Photos with camera intrinsics

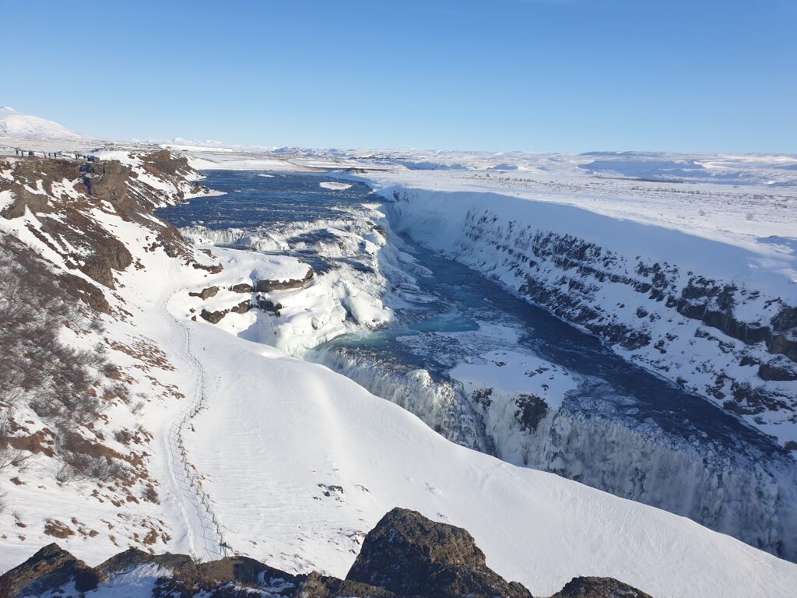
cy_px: 299
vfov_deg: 53.1
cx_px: 398
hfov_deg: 67.3
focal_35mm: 26
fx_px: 599
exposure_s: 1/1972
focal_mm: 4.3
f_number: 2.4
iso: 50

[YOUR GOAL] Output nothing but the lines from the one with "vfov_deg: 53.1" through the last line above, each exactly as it stands.

[SOLUTION TO THE EXERCISE]
vfov_deg: 53.1
cx_px: 398
hfov_deg: 67.3
focal_35mm: 26
fx_px: 599
exposure_s: 1/1972
focal_mm: 4.3
f_number: 2.4
iso: 50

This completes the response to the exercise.